The 4.9 per cent increase Mr Lewandowski is seeking would bring the EU’s annual expenditure to €132.7 billion, a rise he says is necessary to pay bills from projects already under way. “These are legal obligations and it doesn’t make sense to postpone them.”

The budget includes a €24 million allocation for an electrical interconnection project between Ireland and Britain, twice as much as this year in a project to which the EU is contributing €100 million.

With annual inflation rate in the 27 EU member states at 3.1 per cent last month, Mr Lewandowski’s proposal presents the greatest sensitivities to the wealthy member states who are net contributors to the EU budget.

Germany, France and Britain are already seeking a long-term freeze in the EU budget for 2014 to 2020 in separate talks beginning next year. That negotiation is likely to be even more difficult than the 2012 budget talks, given the inevitability of pressure on agriculture spending and other big budget lines.

There was no response on the 2012 proposal from Dublin, which remains a net beneficiary of the EU budget. “At this stage we’re not commenting. We’ll consider the Commission’s proposal,” said the spokesman for Minister for Finance, Michael Noonan.

• YOUR ASSIGNMENT
Using the EU budget text, answer these:
1. What annual EU expenditure would the 4.9 per cent increase bring?
2. How much does the budget allocate to the electrical interconnection project between Ireland and Britain?
3. Which three countries are seeking a long-term freeze in the EU budget for 2014 to 2020?

• RECORD EXCERPTS
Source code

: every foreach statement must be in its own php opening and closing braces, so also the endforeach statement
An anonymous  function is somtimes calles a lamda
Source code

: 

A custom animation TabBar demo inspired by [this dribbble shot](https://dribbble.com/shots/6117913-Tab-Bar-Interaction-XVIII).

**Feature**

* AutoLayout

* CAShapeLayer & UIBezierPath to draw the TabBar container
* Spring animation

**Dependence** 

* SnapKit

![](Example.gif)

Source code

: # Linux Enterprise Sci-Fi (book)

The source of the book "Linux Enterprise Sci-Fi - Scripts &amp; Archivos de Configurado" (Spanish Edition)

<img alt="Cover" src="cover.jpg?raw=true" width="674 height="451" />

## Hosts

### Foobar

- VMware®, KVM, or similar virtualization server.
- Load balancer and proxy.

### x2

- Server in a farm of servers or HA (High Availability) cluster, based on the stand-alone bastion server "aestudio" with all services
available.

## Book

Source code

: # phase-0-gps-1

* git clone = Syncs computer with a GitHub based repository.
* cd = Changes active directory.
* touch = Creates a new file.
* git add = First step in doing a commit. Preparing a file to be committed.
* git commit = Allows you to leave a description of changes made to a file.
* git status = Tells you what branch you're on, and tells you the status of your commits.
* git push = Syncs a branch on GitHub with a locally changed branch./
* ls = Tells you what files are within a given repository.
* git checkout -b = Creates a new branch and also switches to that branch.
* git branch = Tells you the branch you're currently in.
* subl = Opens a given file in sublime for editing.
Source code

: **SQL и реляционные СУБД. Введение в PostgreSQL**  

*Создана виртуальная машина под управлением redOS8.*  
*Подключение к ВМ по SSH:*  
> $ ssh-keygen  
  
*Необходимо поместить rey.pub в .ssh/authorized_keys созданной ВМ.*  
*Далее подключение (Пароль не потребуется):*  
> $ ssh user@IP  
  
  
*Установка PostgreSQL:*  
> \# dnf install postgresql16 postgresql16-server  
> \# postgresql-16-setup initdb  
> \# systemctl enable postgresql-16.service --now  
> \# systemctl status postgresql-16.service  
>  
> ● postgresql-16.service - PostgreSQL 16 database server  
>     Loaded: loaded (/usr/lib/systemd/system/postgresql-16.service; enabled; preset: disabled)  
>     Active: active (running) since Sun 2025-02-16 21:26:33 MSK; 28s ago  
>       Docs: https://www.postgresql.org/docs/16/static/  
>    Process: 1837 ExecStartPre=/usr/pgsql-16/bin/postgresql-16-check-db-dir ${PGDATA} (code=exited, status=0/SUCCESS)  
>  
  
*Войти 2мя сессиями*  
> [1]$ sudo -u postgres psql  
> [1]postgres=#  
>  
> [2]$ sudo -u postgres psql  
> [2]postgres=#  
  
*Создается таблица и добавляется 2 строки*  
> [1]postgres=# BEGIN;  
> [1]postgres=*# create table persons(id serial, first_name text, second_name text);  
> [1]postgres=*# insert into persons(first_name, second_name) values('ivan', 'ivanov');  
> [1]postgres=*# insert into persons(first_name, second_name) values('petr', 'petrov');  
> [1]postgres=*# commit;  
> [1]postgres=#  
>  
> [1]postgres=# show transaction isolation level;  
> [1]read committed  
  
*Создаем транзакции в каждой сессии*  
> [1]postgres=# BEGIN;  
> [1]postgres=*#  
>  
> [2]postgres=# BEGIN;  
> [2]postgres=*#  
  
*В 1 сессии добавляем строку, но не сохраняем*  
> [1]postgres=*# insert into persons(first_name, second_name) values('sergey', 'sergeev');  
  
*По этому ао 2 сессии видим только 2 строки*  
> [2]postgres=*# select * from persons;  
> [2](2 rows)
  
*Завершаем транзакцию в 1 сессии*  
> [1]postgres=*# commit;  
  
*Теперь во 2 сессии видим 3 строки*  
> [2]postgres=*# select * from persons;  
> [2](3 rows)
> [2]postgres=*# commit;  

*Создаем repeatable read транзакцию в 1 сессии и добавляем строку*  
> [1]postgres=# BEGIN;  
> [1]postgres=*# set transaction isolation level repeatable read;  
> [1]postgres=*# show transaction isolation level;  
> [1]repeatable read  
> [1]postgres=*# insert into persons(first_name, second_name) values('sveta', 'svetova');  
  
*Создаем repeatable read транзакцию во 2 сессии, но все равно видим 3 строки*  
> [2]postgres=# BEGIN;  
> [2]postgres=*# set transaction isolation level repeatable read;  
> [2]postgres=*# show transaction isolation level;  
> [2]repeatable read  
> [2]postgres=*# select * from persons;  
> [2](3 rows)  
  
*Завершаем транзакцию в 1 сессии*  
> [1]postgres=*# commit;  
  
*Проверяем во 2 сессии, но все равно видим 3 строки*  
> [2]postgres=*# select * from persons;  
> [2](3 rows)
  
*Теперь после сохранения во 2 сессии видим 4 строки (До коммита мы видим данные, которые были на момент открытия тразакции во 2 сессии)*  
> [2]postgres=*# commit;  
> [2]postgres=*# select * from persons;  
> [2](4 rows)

• COMPLETED TASK
1. €132.7 billion
2. €24 million
3. Germany, France and Britain